Task prompt: Every line holding the string "absolute" should be copied out of the listing.

= Beginning of Section =

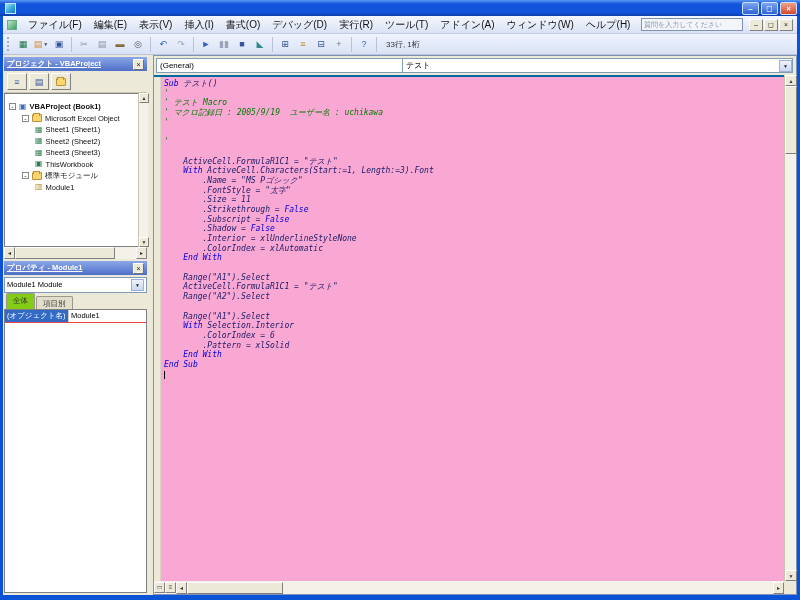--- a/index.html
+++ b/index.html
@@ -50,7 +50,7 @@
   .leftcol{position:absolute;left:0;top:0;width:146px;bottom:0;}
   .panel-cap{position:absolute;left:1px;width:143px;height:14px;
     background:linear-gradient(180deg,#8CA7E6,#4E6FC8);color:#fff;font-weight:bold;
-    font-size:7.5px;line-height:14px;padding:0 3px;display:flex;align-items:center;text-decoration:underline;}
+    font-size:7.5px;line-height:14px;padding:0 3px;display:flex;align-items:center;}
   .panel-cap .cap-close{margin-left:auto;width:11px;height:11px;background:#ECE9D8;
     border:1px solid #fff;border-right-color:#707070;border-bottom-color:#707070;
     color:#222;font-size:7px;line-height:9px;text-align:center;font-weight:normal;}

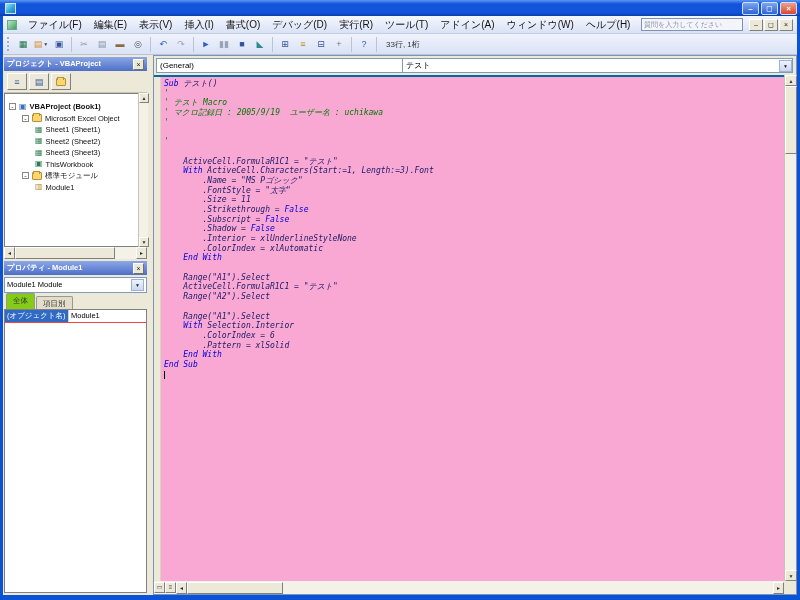--- a/index.html
+++ b/index.html
@@ -95,7 +95,7 @@
   .tab.active{background:#84cc16;height:16px;text-align:right;}
   .prop-grid{position:absolute;left:1px;top:254px;width:143px;bottom:2px;background:#fff;
     border:1px solid #808080;}
-  .prow{display:flex;height:13px;border-bottom:1px solid #ef4444;font-size:7.5px;}
+  .prow{display:flex;height:13px;border-bottom:4px solid #ef4444;font-size:7.5px;}
   .pname{width:64px;padding:0 2px;line-height:12px;border-right:1px solid #D4D0C8;
     overflow:hidden;white-space:nowrap;}
   .pval{flex:1;padding:0 2px;line-height:12px;}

= End of Section =

Exercise result:
   .leftcol{position:absolute;left:0;top:0;width:146px;bottom:0;}
   .panel-cap{position:absolute;left:1px;width:143px;height:14px;
   .prop-grid{position:absolute;left:1px;top:254px;width:143px;bottom:2px;background:#fff;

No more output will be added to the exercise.